Only a few days after one of the main suspects of November Paris attacks, Salah Abdeslam, was arrested in Brussels, the Belgian capital was hit by a series of bomb attacks.

Two blasts were reported from the city’s airport Zaventem and another from the metro station Maelbeek, just a few hundred meters from the European Commission in the heart of the district of the Belgian capital, where EU institutions are located.

According to local media, at least 26 people died with more than hundred injured.

All official meetings, conferences and events planned by the institutions were cancelled. The whole area was locked down for traffic and pedestrians.

“Our thoughts are with the victims,” Margueritis Schinas, chief spokesperson of the European Commission, said at the daily press meeting of the European Commission.

“Now is not the time for statements,” Schinas said. “Here in the European Commission and the EU institutions we will remain resolute – we stand together united against terror in full solidarity with the people of Brussels.”
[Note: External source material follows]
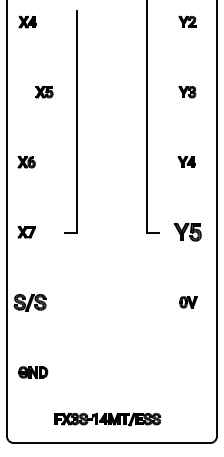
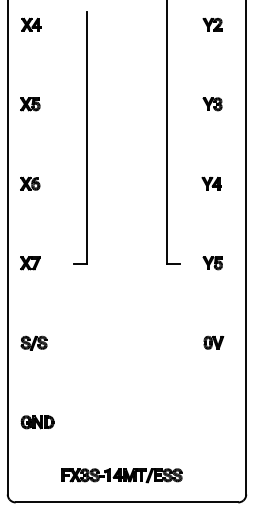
part: (44, 92) -> (30, 104), moved
part: (187, 232) -> (212, 263), size x0.62
part: (29, 302) -> (33, 342), size x0.71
According to Schinas, Commission President Juncker and Vice-President Kristalina Georgieva were “since early morning in the building” and “are coordinating with security services.” The Commission’s response will be “calm and sober,” Schinas added.

Schinas did not want to comment on the question whether the EU was targeted by the attacks.

“We continue to work calmly and effectively. We are here, we are in the building. We feel safe and we do our work”, Schinas said. “The security concerns, the handling of the security situation is with the Belgian authorities, not with us, across Brussels.”

“These attacks hit Belgium. Europe in its totality was the target,” Juncker wrote in a message published in the afternoon.

“Brussels will stand strong” and “EU institutions hosted so generously by Brussels institutions and Belgian inhabitants will do likewise,” European Parliament President Martin Schulz tweeted.

All meetings and visits to the Parliament were cancelled as well as those scheduled for the following day (March 23).

In a speech given shortly after the attacks, French President Francois Hollande said that fighting terrorism is a “European fight.”

“Europe was hit,” Hollande said, “therefore Europe must take the necessary measures in front of the gravity of the threat.”

The French president called for implementation of the decisions taken already at European level to act against terrorism.

In a joint statement, the leaders of 28 EU member states expressed their solidarity with the Belgian people and government.

“The European Union mourns the victims of today’s terrorist attacks,” the leaders said. “We are determined to face this threat together with all necessary means.”